Background: Observational studies have reported changes in gut microbiota abundance caused by long-term statin medication therapy. However, the causal relation between statin medication and gut microbiota subsets based on genetic variants remains unclear.

Methods: We used genome-wide association study (GWAS) data on statin medication from the FinnGen database and gut microbiota abundance GWAS data from the IEU OpenGWAS project. A Mendelian randomization (MR) analysis was conducted to evaluate the causal effect of statin medication on gut microbiota abundance using the inverse variance weighting (IVW) method, MR-Egger regression, and weighted median approach. Meanwhile, heterogeneity and pleiotropy analyses were also undertaken in this study.
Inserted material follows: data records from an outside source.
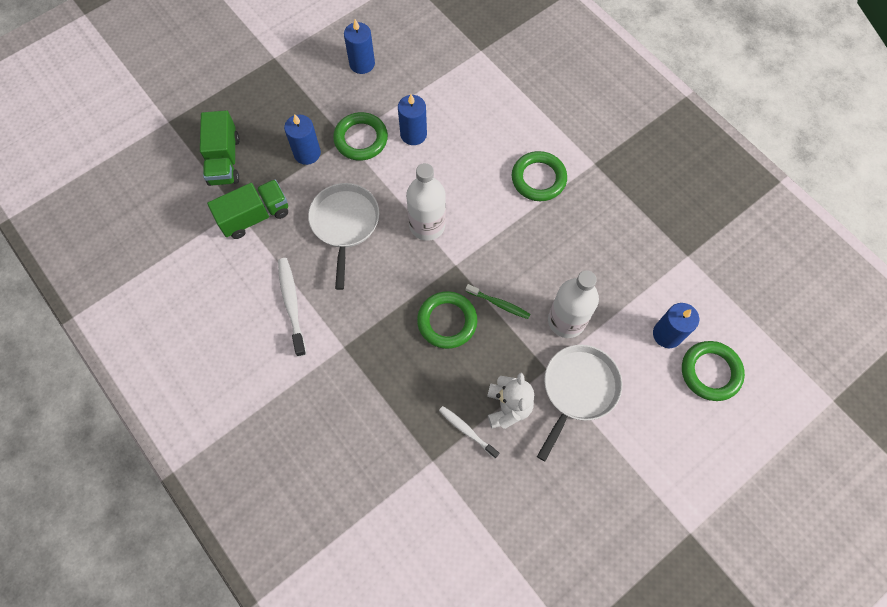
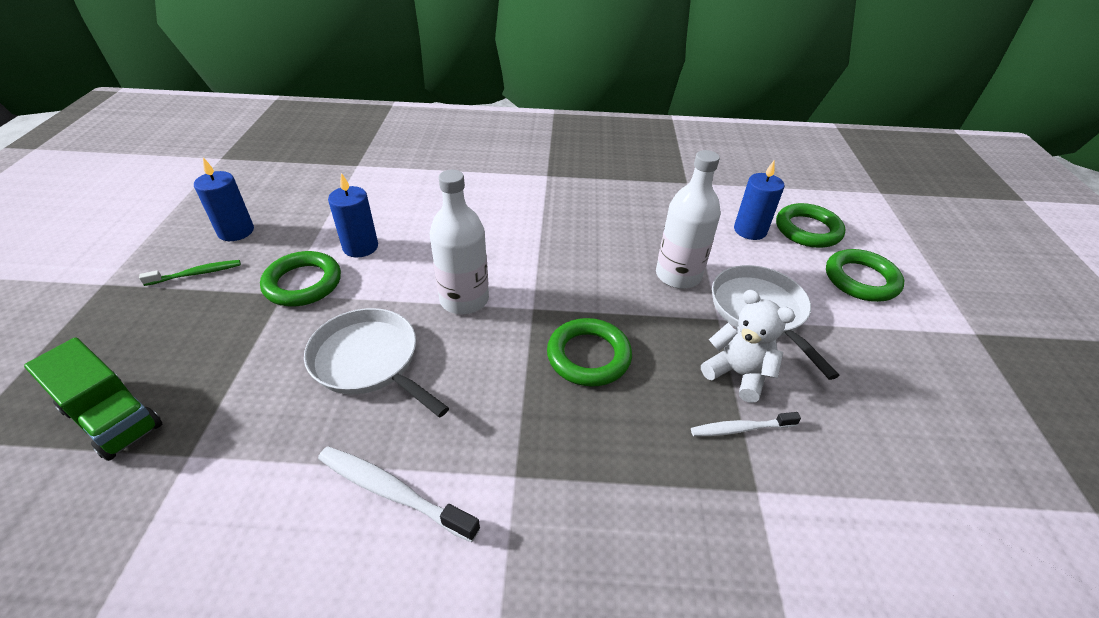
camera: 50 degrees left, 25 degrees down
(255, 216) = (228, 442): green truck -> none
(307, 153) = (244, 334): blue candle -> none
(499, 304) = (612, 306): green toothbrush -> green toothbrush (196, 274)
(538, 179) = (519, 207): green ring -> green ring (861, 280)

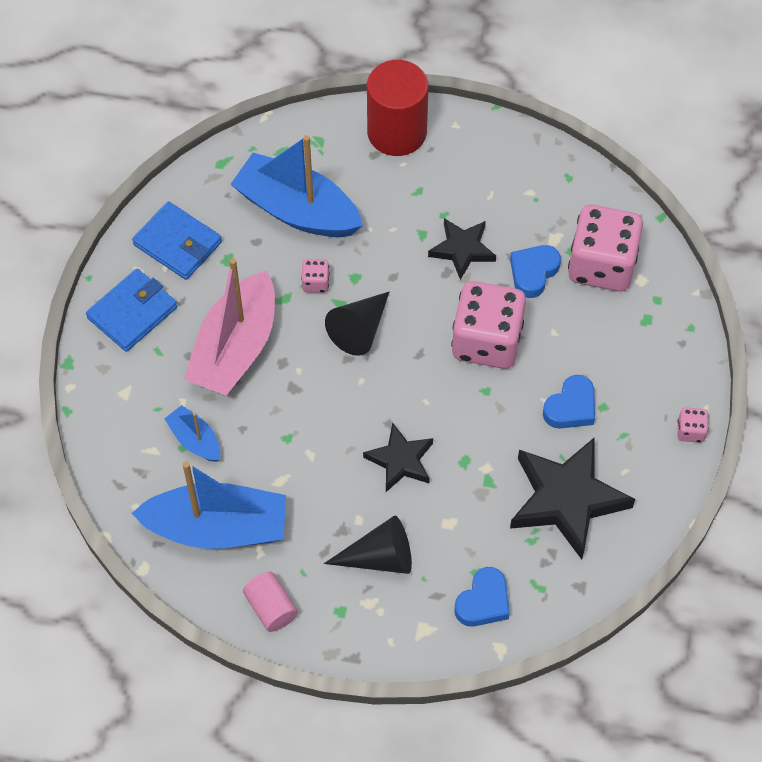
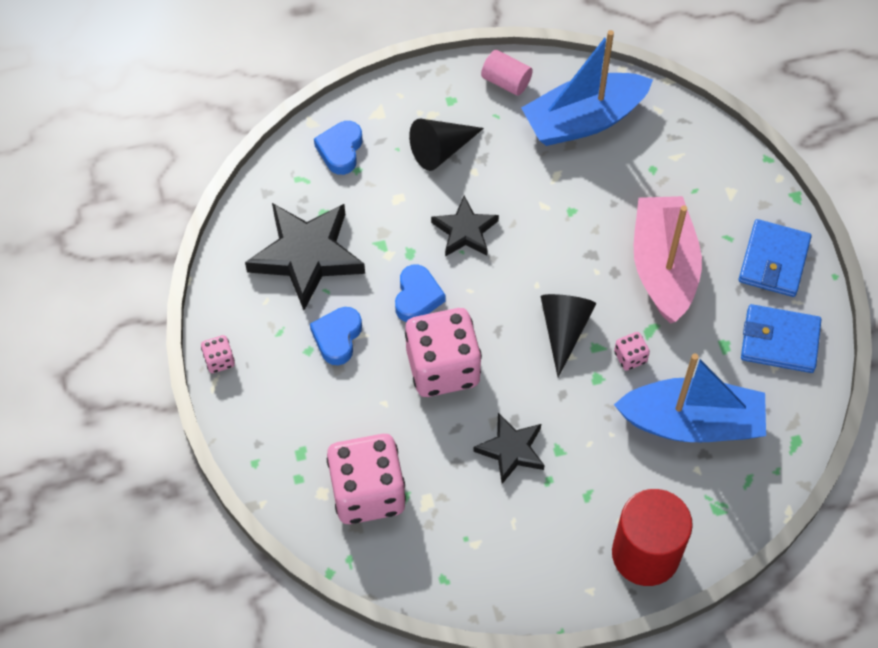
camera: 155 degrees right, 0 degrees up
(195, 440) = (646, 178): blue boat -> none
(533, 272) = (431, 455): blue heart -> blue heart (417, 297)

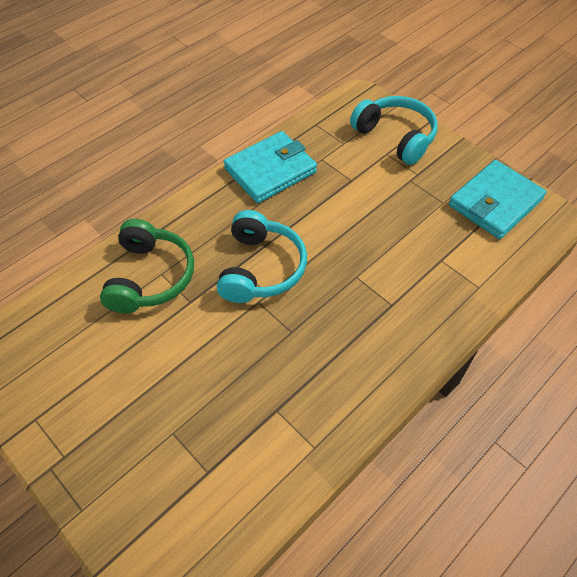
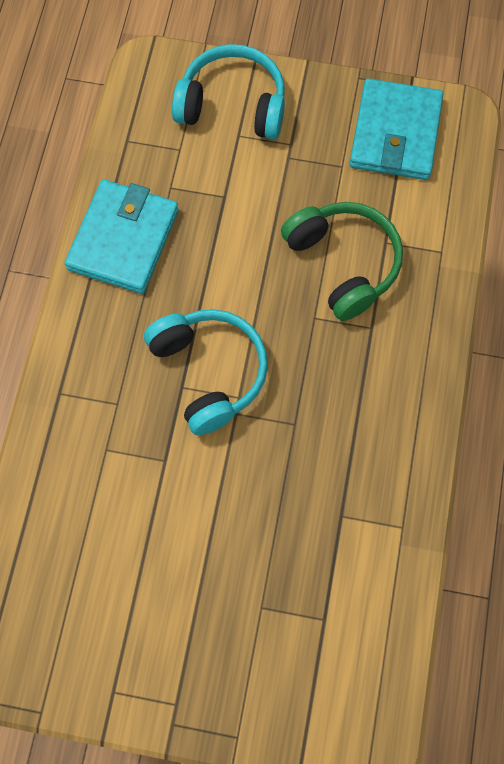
camera: 35 degrees left, 15 degrees up
(150, 277) = (97, 461): green headphones -> green headphones (343, 263)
Results: Statin medication was negatively correlated with five species of gut microbiota abundance: Parabacteroides (Beta_IVW = -0.2745, 95% CI = (-0.4422, -0.1068), and P _IVW = 0.0013), Ruminococcaceae UCG-009 (Beta_IVW = -0.1904, 95% CI = (-0.3255, -0.0553), and P _IVW = 0.0057), Coprococcus 1 (Beta_IVW = -0.1212, 95% CI = (-0.2194, -0.0231), and P _IVW = 0.0154), Ruminococcaceae UCG-010 (Beta_IVW = -0.1149, 95% CI = (-0.2238, -0.0060), and P _IVW = 0.0385), and Veillonellaceae (Beta_IVW = -0.0970, 95% CI = (-0.2238, 0.0060), and P _IVW = 0.0400) and positively correlated with one species of gut microbiota: Desulfovibrio (Beta_IVW = 0.2452, 95% CI = (0.0299, 0.4606), and P _IVW = 0.0255). In addition, no significant heterogeneity or pleiotropy was detected in the abovementioned gut microbiota.

Conclusion: This Mendelian randomization analysis indicates a causal relationship between statin medication and six gut microbiota species. These findings may provide new strategies for health monitoring in populations taking long-term statin medications.